MERCADO FINANCEIRO

Ouro fecha em alta diante de tensões geopolíticas e compras de bancos centrais

Metal é impulsionado por incertezas no Oriente Médio, demanda de bancos centrais e cautela com inflação global

Publicado em 08/05/2026 às 14:35
Barra de Ouro Reprodução

O ouro encerrou a sessão desta sexta-feira, 8, em alta, impulsionado pelas incertezas decorrentes das tensões no Oriente Médio e pelo avanço das compras do metal por bancos centrais. O movimento também foi favorecido por fluxos técnicos de compra e pela percepção de cautela dos investidores diante da inflação persistente, do crescimento econômico e da elevada dívida fiscal nos Estados Unidos.

Na Comex, divisão de metais da Bolsa de Nova York (Nymex), o contrato do ouro para junho subiu 0,42%, fechando a US$ 4.730,70 por onça-troy.

A prata para julho também avançou, com alta de 0,85%, para US$ 80,865 por onça-troy.

Analistas do Saxo Bank destacam que a resiliência do ouro, mesmo diante do bom desempenho das bolsas globais, evidencia a demanda contínua dos bancos centrais e o desconforto dos investidores com os riscos de inflação, atividade econômica e questões fiscais.

A instituição ressalta ainda que o mercado acompanhou atentamente os desdobramentos no Oriente Médio, após a troca de ataques entre Estados Unidos e Irã. Apesar da tensão, o presidente Donald Trump afirmou que o cessar-fogo permanece em vigor e que as partes seguem negociando, com mediação internacional, para retomar o diálogo.

O ING aponta suporte estrutural relevante vindo da China. Segundo o banco, o Banco Central da China (PBoC) registrou em abril sua maior compra mensal de ouro em mais de um ano, alcançando 18 meses consecutivos de aumento nas reservas do metal.

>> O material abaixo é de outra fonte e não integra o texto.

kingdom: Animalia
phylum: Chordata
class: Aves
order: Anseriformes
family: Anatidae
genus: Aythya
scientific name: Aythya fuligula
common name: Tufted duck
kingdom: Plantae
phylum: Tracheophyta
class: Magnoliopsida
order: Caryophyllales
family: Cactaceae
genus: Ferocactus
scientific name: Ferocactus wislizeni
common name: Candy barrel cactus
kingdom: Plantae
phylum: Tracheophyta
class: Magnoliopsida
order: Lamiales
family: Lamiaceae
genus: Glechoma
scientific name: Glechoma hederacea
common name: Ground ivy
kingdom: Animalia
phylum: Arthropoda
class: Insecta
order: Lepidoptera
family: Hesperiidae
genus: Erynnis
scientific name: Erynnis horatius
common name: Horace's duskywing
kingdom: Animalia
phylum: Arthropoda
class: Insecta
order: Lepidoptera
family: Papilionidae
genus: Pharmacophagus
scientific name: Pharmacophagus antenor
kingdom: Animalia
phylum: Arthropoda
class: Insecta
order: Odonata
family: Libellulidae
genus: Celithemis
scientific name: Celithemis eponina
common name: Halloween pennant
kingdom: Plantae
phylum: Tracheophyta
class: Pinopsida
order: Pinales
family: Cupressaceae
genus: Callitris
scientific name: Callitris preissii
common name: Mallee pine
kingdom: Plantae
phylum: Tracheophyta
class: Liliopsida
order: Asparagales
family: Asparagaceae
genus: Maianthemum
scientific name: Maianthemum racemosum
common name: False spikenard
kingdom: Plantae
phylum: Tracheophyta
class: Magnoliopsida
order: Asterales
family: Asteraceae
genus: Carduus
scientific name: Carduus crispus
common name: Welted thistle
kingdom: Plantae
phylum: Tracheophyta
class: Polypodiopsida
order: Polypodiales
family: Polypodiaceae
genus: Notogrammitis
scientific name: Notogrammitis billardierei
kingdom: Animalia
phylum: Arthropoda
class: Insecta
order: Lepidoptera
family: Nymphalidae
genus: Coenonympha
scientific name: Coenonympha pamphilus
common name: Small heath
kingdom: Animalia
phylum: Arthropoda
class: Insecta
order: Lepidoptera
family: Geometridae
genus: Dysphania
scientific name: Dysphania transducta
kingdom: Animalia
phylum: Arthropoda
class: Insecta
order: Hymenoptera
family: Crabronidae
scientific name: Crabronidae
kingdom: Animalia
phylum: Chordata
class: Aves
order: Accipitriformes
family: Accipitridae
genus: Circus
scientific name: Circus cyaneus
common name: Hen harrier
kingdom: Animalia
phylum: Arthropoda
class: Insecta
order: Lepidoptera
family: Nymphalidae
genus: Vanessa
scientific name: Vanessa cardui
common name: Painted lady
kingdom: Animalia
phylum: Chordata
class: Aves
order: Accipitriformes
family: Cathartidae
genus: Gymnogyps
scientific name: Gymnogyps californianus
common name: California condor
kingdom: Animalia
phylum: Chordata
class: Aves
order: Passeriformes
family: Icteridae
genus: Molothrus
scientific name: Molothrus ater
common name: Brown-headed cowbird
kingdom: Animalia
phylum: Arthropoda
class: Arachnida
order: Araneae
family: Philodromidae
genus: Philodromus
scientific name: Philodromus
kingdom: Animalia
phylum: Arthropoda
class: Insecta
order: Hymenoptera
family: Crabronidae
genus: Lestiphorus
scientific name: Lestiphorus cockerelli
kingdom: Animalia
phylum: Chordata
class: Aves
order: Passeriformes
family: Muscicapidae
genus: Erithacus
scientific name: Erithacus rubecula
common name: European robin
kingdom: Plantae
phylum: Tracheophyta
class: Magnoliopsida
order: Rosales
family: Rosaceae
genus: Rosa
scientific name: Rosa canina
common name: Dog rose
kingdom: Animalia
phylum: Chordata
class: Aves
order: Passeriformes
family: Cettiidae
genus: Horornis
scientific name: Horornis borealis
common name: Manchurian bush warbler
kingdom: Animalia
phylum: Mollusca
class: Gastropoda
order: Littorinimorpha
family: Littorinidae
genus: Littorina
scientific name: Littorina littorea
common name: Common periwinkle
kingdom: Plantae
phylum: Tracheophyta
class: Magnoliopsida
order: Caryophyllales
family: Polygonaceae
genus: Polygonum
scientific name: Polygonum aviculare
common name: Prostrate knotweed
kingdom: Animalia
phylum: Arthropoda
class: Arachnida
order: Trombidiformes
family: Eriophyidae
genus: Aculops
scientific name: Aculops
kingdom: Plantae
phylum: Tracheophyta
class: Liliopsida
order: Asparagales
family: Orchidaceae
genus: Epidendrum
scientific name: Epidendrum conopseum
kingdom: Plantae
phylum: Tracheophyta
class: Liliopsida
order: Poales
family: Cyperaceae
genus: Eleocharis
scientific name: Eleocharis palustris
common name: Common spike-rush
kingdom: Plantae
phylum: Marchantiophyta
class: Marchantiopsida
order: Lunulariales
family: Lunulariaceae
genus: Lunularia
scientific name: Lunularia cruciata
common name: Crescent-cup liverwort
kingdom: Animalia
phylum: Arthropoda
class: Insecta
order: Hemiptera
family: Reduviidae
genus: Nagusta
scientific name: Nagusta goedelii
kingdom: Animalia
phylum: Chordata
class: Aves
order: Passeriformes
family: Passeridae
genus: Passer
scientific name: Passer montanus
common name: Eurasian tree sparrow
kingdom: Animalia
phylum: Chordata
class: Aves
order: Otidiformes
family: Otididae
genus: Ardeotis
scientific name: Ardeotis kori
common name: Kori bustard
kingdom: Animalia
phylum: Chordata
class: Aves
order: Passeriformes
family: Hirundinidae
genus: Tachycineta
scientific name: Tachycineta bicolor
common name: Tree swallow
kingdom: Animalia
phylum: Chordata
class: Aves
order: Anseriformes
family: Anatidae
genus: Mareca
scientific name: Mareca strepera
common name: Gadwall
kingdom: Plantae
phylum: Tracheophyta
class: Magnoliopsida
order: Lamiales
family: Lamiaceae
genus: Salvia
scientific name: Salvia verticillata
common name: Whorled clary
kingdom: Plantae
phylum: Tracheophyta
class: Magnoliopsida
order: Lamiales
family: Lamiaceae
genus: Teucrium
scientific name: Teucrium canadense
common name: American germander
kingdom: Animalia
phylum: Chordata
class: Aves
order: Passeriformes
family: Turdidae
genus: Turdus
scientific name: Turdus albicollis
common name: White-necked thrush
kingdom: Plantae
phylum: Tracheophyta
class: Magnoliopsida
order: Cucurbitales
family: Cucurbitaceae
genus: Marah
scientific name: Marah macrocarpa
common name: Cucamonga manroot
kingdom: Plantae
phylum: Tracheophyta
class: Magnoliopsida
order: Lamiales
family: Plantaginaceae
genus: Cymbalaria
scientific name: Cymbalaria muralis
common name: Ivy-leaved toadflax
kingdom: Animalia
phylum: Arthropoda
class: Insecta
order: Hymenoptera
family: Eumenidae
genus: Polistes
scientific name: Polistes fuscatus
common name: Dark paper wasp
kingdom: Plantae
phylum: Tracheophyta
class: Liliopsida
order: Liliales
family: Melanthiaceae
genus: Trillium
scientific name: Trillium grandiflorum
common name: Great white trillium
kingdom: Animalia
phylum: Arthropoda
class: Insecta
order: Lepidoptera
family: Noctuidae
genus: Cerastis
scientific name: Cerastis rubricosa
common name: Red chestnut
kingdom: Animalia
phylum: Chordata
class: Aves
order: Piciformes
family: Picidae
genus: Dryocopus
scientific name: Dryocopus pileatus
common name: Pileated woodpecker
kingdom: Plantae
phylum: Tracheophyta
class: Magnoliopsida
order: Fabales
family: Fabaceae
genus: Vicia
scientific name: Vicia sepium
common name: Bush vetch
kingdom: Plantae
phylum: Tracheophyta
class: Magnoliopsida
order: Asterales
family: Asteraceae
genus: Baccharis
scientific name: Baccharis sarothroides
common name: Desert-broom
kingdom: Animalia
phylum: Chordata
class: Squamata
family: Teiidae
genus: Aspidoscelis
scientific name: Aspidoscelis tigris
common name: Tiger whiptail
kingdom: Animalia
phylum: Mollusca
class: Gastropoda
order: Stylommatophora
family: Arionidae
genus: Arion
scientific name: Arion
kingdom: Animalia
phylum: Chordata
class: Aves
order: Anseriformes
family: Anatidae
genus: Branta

Para os analistas da instituição, a busca renovada por proteção sustentou os preços do ouro, embora os ganhos sigam limitados pelo ambiente macroeconômico restritivo, com juros reais elevados, dólar forte e menor perspectiva de cortes de juros pelo Federal Reserve (Fed) no curto prazo.

Na análise técnica, a XS.com avalia que o ouro mantém estrutura positiva enquanto permanecer acima da região de US$ 4.680 por onça-troy, que agora atua como suporte imediato. Segundo a consultoria, o recente rompimento para cima impulsionou novas compras algorítmicas e entradas institucionais, aumentando as chances de o metal buscar o patamar de US$ 4.800 por onça-troy caso o impulso se mantenha.